(Work instructions)
Write down the whole listing below again without changing a word.

(Records shown)
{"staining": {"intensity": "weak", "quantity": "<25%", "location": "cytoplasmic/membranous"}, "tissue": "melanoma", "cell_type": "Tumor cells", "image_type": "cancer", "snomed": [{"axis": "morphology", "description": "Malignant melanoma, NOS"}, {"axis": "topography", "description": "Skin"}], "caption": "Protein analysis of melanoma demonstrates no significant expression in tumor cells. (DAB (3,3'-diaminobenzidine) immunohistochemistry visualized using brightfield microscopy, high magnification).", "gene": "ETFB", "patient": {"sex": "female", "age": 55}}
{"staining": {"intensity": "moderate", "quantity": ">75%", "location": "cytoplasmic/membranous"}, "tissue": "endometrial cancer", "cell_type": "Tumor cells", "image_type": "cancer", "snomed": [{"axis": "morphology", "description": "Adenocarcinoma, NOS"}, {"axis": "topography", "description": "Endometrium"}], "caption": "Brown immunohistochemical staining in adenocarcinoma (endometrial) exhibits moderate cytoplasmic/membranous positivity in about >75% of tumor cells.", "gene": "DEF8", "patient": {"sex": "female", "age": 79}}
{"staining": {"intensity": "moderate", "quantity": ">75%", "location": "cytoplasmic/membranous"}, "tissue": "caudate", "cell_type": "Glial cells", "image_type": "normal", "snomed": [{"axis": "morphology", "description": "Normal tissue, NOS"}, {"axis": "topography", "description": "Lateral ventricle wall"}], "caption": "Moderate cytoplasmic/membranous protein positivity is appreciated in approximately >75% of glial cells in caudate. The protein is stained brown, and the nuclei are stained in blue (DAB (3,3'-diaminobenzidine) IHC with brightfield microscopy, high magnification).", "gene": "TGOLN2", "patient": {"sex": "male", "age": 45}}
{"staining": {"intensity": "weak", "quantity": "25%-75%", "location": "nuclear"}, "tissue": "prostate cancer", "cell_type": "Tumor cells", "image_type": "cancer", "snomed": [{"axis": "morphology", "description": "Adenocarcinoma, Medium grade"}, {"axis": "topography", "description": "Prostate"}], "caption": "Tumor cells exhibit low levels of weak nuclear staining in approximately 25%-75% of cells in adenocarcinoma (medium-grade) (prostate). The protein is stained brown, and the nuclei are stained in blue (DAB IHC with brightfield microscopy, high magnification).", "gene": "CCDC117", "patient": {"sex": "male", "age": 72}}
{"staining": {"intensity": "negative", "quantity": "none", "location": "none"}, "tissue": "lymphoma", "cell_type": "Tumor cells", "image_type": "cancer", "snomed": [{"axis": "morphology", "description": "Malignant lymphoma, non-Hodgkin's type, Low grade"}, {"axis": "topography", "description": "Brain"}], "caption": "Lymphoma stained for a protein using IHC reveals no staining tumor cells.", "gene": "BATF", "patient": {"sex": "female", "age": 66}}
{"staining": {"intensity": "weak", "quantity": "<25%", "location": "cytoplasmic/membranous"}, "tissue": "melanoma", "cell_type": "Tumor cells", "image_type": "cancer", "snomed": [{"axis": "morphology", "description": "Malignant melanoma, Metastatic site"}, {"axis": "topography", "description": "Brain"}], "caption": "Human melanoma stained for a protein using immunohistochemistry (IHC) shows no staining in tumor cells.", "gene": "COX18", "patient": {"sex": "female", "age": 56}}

(Written solution)
{"staining": {"intensity": "weak", "quantity": "<25%", "location": "cytoplasmic/membranous"}, "tissue": "melanoma", "cell_type": "Tumor cells", "image_type": "cancer", "snomed": [{"axis": "morphology", "description": "Malignant melanoma, NOS"}, {"axis": "topography", "description": "Skin"}], "caption": "Protein analysis of melanoma demonstrates no significant expression in tumor cells. (DAB (3,3'-diaminobenzidine) immunohistochemistry visualized using brightfield microscopy, high magnification).", "gene": "ETFB", "patient": {"sex": "female", "age": 55}}
{"staining": {"intensity": "moderate", "quantity": ">75%", "location": "cytoplasmic/membranous"}, "tissue": "endometrial cancer", "cell_type": "Tumor cells", "image_type": "cancer", "snomed": [{"axis": "morphology", "description": "Adenocarcinoma, NOS"}, {"axis": "topography", "description": "Endometrium"}], "caption": "Brown immunohistochemical staining in adenocarcinoma (endometrial) exhibits moderate cytoplasmic/membranous positivity in about >75% of tumor cells.", "gene": "DEF8", "patient": {"sex": "female", "age": 79}}
{"staining": {"intensity": "moderate", "quantity": ">75%", "location": "cytoplasmic/membranous"}, "tissue": "caudate", "cell_type": "Glial cells", "image_type": "normal", "snomed": [{"axis": "morphology", "description": "Normal tissue, NOS"}, {"axis": "topography", "description": "Lateral ventricle wall"}], "caption": "Moderate cytoplasmic/membranous protein positivity is appreciated in approximately >75% of glial cells in caudate. The protein is stained brown, and the nuclei are stained in blue (DAB (3,3'-diaminobenzidine) IHC with brightfield microscopy, high magnification).", "gene": "TGOLN2", "patient": {"sex": "male", "age": 45}}
{"staining": {"intensity": "weak", "quantity": "25%-75%", "location": "nuclear"}, "tissue": "prostate cancer", "cell_type": "Tumor cells", "image_type": "cancer", "snomed": [{"axis": "morphology", "description": "Adenocarcinoma, Medium grade"}, {"axis": "topography", "description": "Prostate"}], "caption": "Tumor cells exhibit low levels of weak nuclear staining in approximately 25%-75% of cells in adenocarcinoma (medium-grade) (prostate). The protein is stained brown, and the nuclei are stained in blue (DAB IHC with brightfield microscopy, high magnification).", "gene": "CCDC117", "patient": {"sex": "male", "age": 72}}
{"staining": {"intensity": "negative", "quantity": "none", "location": "none"}, "tissue": "lymphoma", "cell_type": "Tumor cells", "image_type": "cancer", "snomed": [{"axis": "morphology", "description": "Malignant lymphoma, non-Hodgkin's type, Low grade"}, {"axis": "topography", "description": "Brain"}], "caption": "Lymphoma stained for a protein using IHC reveals no staining tumor cells.", "gene": "BATF", "patient": {"sex": "female", "age": 66}}
{"staining": {"intensity": "weak", "quantity": "<25%", "location": "cytoplasmic/membranous"}, "tissue": "melanoma", "cell_type": "Tumor cells", "image_type": "cancer", "snomed": [{"axis": "morphology", "description": "Malignant melanoma, Metastatic site"}, {"axis": "topography", "description": "Brain"}], "caption": "Human melanoma stained for a protein using immunohistochemistry (IHC) shows no staining in tumor cells.", "gene": "COX18", "patient": {"sex": "female", "age": 56}}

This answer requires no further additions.